The cottage. If you have watched it, the word alone does something to you. That particular quality of safety, a place outside the world's expectations where two people can finally be honest, is something every human being recognizes. We have all longed for our version of it. And when Ilya finally says it - "I'm coming to the cottage“ - you understand exactly what those four words contain. Everything unsaid. Everything risked. Everything chosen. Everything.
Esther Perel goes further still. In a conversation with Goop, she situates the show's power within something broader: the act of fantasizing itself. Fantasy, she argues, is never really about the specific story you are consuming. It is about freeing yourself up to imagine. To discover what that teaches you about your own desire.
This is a wellness conversation. A deeply serious one.

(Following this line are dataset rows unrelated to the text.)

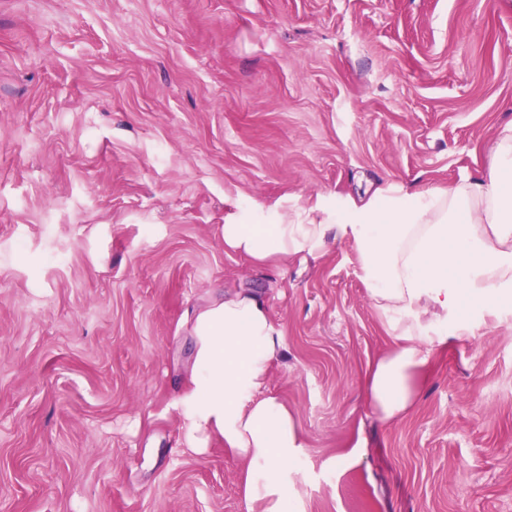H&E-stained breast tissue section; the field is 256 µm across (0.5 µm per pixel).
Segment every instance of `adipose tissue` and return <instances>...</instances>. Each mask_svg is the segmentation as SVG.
I'll list each match as a JSON object with an SVG mask.
<instances>
[{"instance_id":"obj_1","label":"adipose tissue","mask_w":512,"mask_h":512,"mask_svg":"<svg viewBox=\"0 0 512 512\" xmlns=\"http://www.w3.org/2000/svg\"><path fill=\"white\" fill-rule=\"evenodd\" d=\"M222 234L225 251L258 266L353 244L361 281L393 340L369 365L362 396L377 421L394 422L414 407L463 300L489 306L512 297V124L478 178L412 191L389 184L359 201L320 196L293 209L248 205L226 218ZM186 325L192 363L175 403L183 445L201 455L222 439L243 465L246 512H289L288 472L305 440L293 409L266 392L285 351L281 327L264 299L239 289L197 307Z\"/></svg>"}]
</instances>
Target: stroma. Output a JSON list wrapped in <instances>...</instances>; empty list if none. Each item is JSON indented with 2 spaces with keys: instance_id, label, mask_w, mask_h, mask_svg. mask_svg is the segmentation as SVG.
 Returning <instances> with one entry per match:
<instances>
[{
  "instance_id": "35a3bbf8",
  "label": "stroma",
  "mask_w": 512,
  "mask_h": 512,
  "mask_svg": "<svg viewBox=\"0 0 512 512\" xmlns=\"http://www.w3.org/2000/svg\"><path fill=\"white\" fill-rule=\"evenodd\" d=\"M512 123V0H0V512H245L181 451L187 312L265 297L299 512H512V299L464 303L414 410L352 245L258 268L239 207L482 174Z\"/></svg>"
}]
</instances>
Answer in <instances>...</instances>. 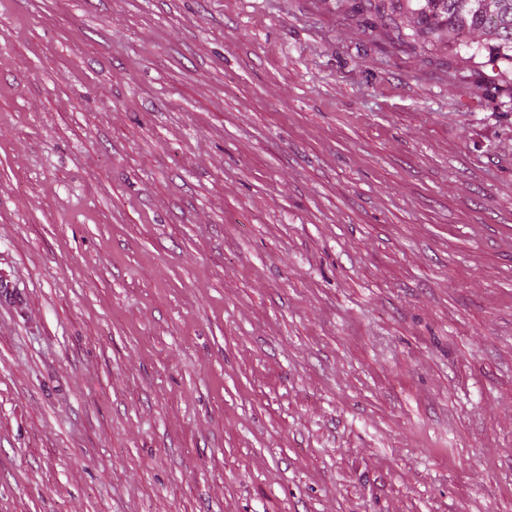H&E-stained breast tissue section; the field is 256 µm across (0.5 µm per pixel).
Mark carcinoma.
Here are the masks:
<instances>
[{
	"mask_svg": "<svg viewBox=\"0 0 512 512\" xmlns=\"http://www.w3.org/2000/svg\"><path fill=\"white\" fill-rule=\"evenodd\" d=\"M381 18L402 20L415 41L443 43L481 70H499L500 84L484 80L488 95L512 76V0H365Z\"/></svg>",
	"mask_w": 512,
	"mask_h": 512,
	"instance_id": "obj_1",
	"label": "carcinoma"
}]
</instances>
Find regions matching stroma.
<instances>
[{"label": "stroma", "mask_w": 512, "mask_h": 512, "mask_svg": "<svg viewBox=\"0 0 512 512\" xmlns=\"http://www.w3.org/2000/svg\"><path fill=\"white\" fill-rule=\"evenodd\" d=\"M0 512H512V92L353 0H0Z\"/></svg>", "instance_id": "obj_1"}]
</instances>
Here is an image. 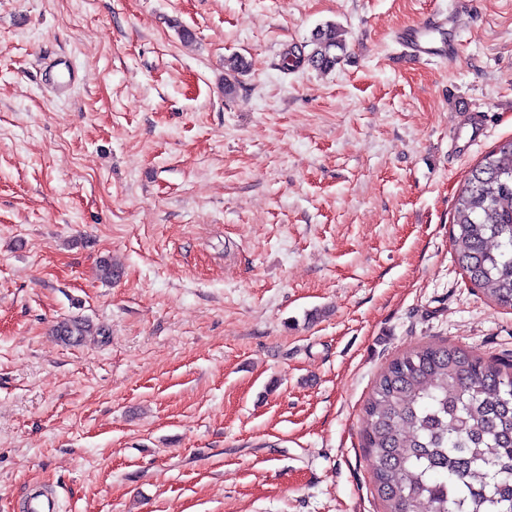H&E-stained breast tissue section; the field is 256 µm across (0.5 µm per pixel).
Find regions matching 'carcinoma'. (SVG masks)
I'll return each instance as SVG.
<instances>
[{"instance_id": "cac0c4a2", "label": "carcinoma", "mask_w": 512, "mask_h": 512, "mask_svg": "<svg viewBox=\"0 0 512 512\" xmlns=\"http://www.w3.org/2000/svg\"><path fill=\"white\" fill-rule=\"evenodd\" d=\"M344 51L334 25L317 28L284 68L331 70ZM455 261L487 299L512 308V139L487 154L460 189L451 229ZM103 330L62 321L77 344ZM364 448L383 512H512V363L493 365L453 345L392 359L363 407Z\"/></svg>"}]
</instances>
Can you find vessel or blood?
<instances>
[{"instance_id": "vessel-or-blood-1", "label": "vessel or blood", "mask_w": 512, "mask_h": 512, "mask_svg": "<svg viewBox=\"0 0 512 512\" xmlns=\"http://www.w3.org/2000/svg\"><path fill=\"white\" fill-rule=\"evenodd\" d=\"M472 0H450L448 8H440L422 19L397 29L393 39L405 59L412 63H453L459 57V47L450 31L456 30L460 16L470 12ZM47 80L54 92L66 94L76 81V74L66 61L53 64Z\"/></svg>"}]
</instances>
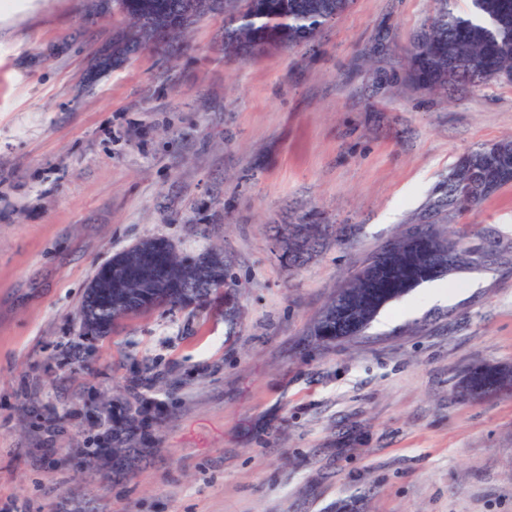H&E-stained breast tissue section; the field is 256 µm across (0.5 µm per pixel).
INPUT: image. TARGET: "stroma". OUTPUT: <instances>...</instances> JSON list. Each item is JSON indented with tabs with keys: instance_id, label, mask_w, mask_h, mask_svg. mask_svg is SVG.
I'll use <instances>...</instances> for the list:
<instances>
[{
	"instance_id": "35a3bbf8",
	"label": "stroma",
	"mask_w": 512,
	"mask_h": 512,
	"mask_svg": "<svg viewBox=\"0 0 512 512\" xmlns=\"http://www.w3.org/2000/svg\"><path fill=\"white\" fill-rule=\"evenodd\" d=\"M433 0H352L311 44L224 56V18L186 50L102 75L126 27L89 0L0 17V512H512V184L455 230L489 256L383 307L364 335L308 330L387 241L430 213L463 153L512 137V82L431 93L408 52ZM274 224L349 225L298 270ZM144 237L224 249L225 303L157 309L86 337L96 269ZM155 448L116 480L90 456L142 366ZM504 386H512V367L476 365L464 373L459 388L463 395L475 398L498 391Z\"/></svg>"
}]
</instances>
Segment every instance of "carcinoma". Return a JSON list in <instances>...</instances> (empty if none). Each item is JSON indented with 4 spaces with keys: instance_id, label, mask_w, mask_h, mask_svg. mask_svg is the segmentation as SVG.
Here are the masks:
<instances>
[{
    "instance_id": "carcinoma-1",
    "label": "carcinoma",
    "mask_w": 512,
    "mask_h": 512,
    "mask_svg": "<svg viewBox=\"0 0 512 512\" xmlns=\"http://www.w3.org/2000/svg\"><path fill=\"white\" fill-rule=\"evenodd\" d=\"M434 14L417 35L410 53L409 72L419 85L434 91L456 82L478 87L492 79L512 81V0H470L469 10L455 12L452 0H435ZM351 0H93L97 12L119 14L129 30L112 38V52L101 55L98 67L117 68L144 48L170 54L185 43L201 19L224 15V53L250 57L269 49L290 48L313 40L318 31L344 12ZM512 170V138L471 150L459 157L448 174L445 196L430 202L433 210L447 205L460 215L477 209L488 197L478 185ZM329 225L294 224L277 239L280 258L290 267L302 266L323 246ZM171 243L145 237L112 256L124 269L153 264L157 279L144 282L120 307L106 308L86 288L77 318L92 319L96 335L107 336L118 321L157 308L195 311L223 296L228 287L226 268L212 259L221 252L211 247L194 255L170 254ZM460 257L466 269L485 258L479 244L453 234L442 236L432 224H419L386 243L333 296L314 321L309 336L329 348L366 329L388 303L419 285L448 274L438 270L441 255ZM512 386V367L476 365L464 373L460 391L481 397ZM112 475L127 469L146 448L152 423L143 397L118 398L112 405Z\"/></svg>"
}]
</instances>
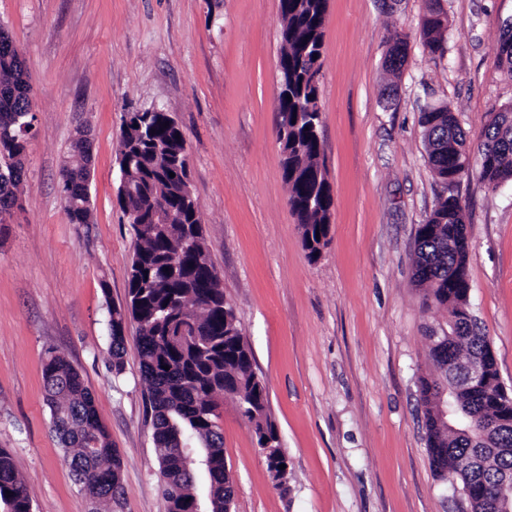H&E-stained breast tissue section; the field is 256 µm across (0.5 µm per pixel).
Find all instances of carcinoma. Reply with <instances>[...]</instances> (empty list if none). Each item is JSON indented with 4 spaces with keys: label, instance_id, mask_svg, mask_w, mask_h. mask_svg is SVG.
<instances>
[{
    "label": "carcinoma",
    "instance_id": "cac0c4a2",
    "mask_svg": "<svg viewBox=\"0 0 512 512\" xmlns=\"http://www.w3.org/2000/svg\"><path fill=\"white\" fill-rule=\"evenodd\" d=\"M328 0H288L281 16L286 45L280 48L288 87L281 101L277 135L285 139L281 158L288 205L298 224L307 257L316 261L328 243L332 199L326 193L327 169L320 136L319 87L309 71L322 69ZM448 15L431 0L420 20L423 45L444 53ZM408 42L389 44L385 68L397 74L405 65ZM500 61L512 75V31L504 33ZM33 86L22 52L0 25V210L10 209L23 192V157L34 127ZM420 123L429 148L428 165L444 184L424 223L418 225L412 278L422 305L436 311L443 340L429 344L434 366L419 377V397L431 466L441 477L461 482L467 508L497 512L500 481L512 475V397L500 390L495 357L478 320L468 315L469 237L464 207L455 187L464 171L467 139L447 106L430 107ZM184 133L168 112L127 113L116 161L132 190L118 193L117 204L135 233L126 300L108 307L112 369H124V330L138 324L140 375L148 389L155 449L167 512H185L200 498L205 512H230L233 480L224 463V438L216 423L214 397L232 400L251 423L268 471L282 482L288 464L270 414L264 381L253 368L233 306L210 260L200 209L187 201L192 186L184 170ZM91 166L90 142L76 138L62 167L65 189L82 197ZM174 176H169V173ZM479 177L493 190L512 181V105L493 115L479 151ZM72 224L91 223V205L65 207ZM481 359L485 382L464 377L468 361ZM169 369H163V366ZM51 423L58 434L76 484L100 486L94 512H113L123 493L122 463L112 448L92 392L64 357L48 355L42 368ZM461 409L457 420L435 416V399L444 386ZM0 504L7 512H32L30 490L15 456L0 448Z\"/></svg>",
    "mask_w": 512,
    "mask_h": 512
}]
</instances>
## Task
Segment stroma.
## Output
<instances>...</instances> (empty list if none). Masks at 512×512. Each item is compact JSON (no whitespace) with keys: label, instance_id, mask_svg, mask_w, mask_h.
I'll return each instance as SVG.
<instances>
[{"label":"stroma","instance_id":"obj_1","mask_svg":"<svg viewBox=\"0 0 512 512\" xmlns=\"http://www.w3.org/2000/svg\"><path fill=\"white\" fill-rule=\"evenodd\" d=\"M442 4L438 57L419 32L428 0H329L319 102L334 208L312 262L280 165L279 0H0L36 90L26 191L0 224V447L17 459L34 512L90 509L51 429V351L80 372L120 455L115 512H167L136 330L117 376L107 325L135 240L116 202V152L126 113L152 107L184 132L210 257L289 460L276 485L249 421L217 398L233 512H465L430 465L418 402L434 314L412 284V257L443 192L420 112L450 106L479 148L512 102L499 61L512 0ZM398 33L409 50L394 79L384 55ZM81 128L93 147L92 221L73 224L59 172ZM458 193L472 312L512 390V185L492 190L474 173Z\"/></svg>","mask_w":512,"mask_h":512}]
</instances>
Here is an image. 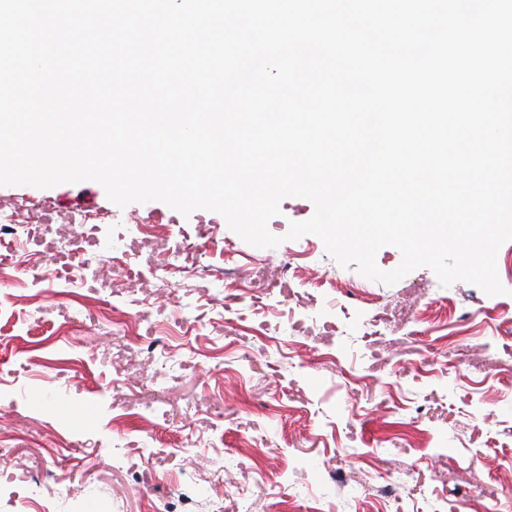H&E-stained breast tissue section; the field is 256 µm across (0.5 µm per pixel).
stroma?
Listing matches in <instances>:
<instances>
[{"instance_id": "obj_1", "label": "stroma", "mask_w": 512, "mask_h": 512, "mask_svg": "<svg viewBox=\"0 0 512 512\" xmlns=\"http://www.w3.org/2000/svg\"><path fill=\"white\" fill-rule=\"evenodd\" d=\"M18 219L39 221L42 199L71 202L78 222L111 232L112 245L147 265L168 248L205 249L211 277L157 287L138 323L102 299L133 288L125 272L64 295L22 284L0 264V512H15L20 461L54 473L49 512H512V277L490 296L441 287L418 268L387 285L341 267L322 240L287 239L313 203L287 197L258 248L226 220L197 231L159 201L118 207L94 181L51 188L3 186ZM153 223L142 242L137 227ZM192 302L202 324L179 317ZM390 322L364 327L374 312ZM338 326L306 335L291 321ZM166 337L154 360L176 381L145 383V339ZM94 465H86V458ZM393 482L395 496H381Z\"/></svg>"}]
</instances>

How often do we permit ourselves to want what we actually want? To sit with longing rather than immediately rationalising it away or deciding it is unrealistic? For women especially, there is a long history of editing desire down to something more manageable, more acceptable, more convenient for everyone around us.
Heated Rivalry gives you hours to stop editing. To feel what you feel without apology. To remember what you dreamed about before you learned to be cautious about it.
Chala Hunter, the intimacy coordinator on the show, put it beautifully: fiction becomes a safe shelter where we are finally allowed to be everything we do not permit ourselves to be in real relationships. This is practice. This is imagination rehearsing for a fuller life.
Sometimes the most radical act of self-care is allowing yourself to be completely, helplessly moved by something; to let a show crack something open in you and then sit with what spills out.
The HWELL Takeaway
Watch Heated Rivalry. Watch it with your best friend, or alone with a glass of something beautiful. Enjoy brilliant storytelling, great music, and the performance of super talented actors. Let yourself immerse fully in the experience.
Feeling deeply is a form of health. Longing is what makes us fully alive. Story is medicine. Allowing yourself to be moved, to want, to dream are among the most nourishing things you can do for yourself.
And if, like me, you find yourself researching cottage rentals for your birthday - lean in. The world is better when women allow themselves to be whoever they want to be.
Watch the show. Let yourself feel what surfaces. Trust what it points toward.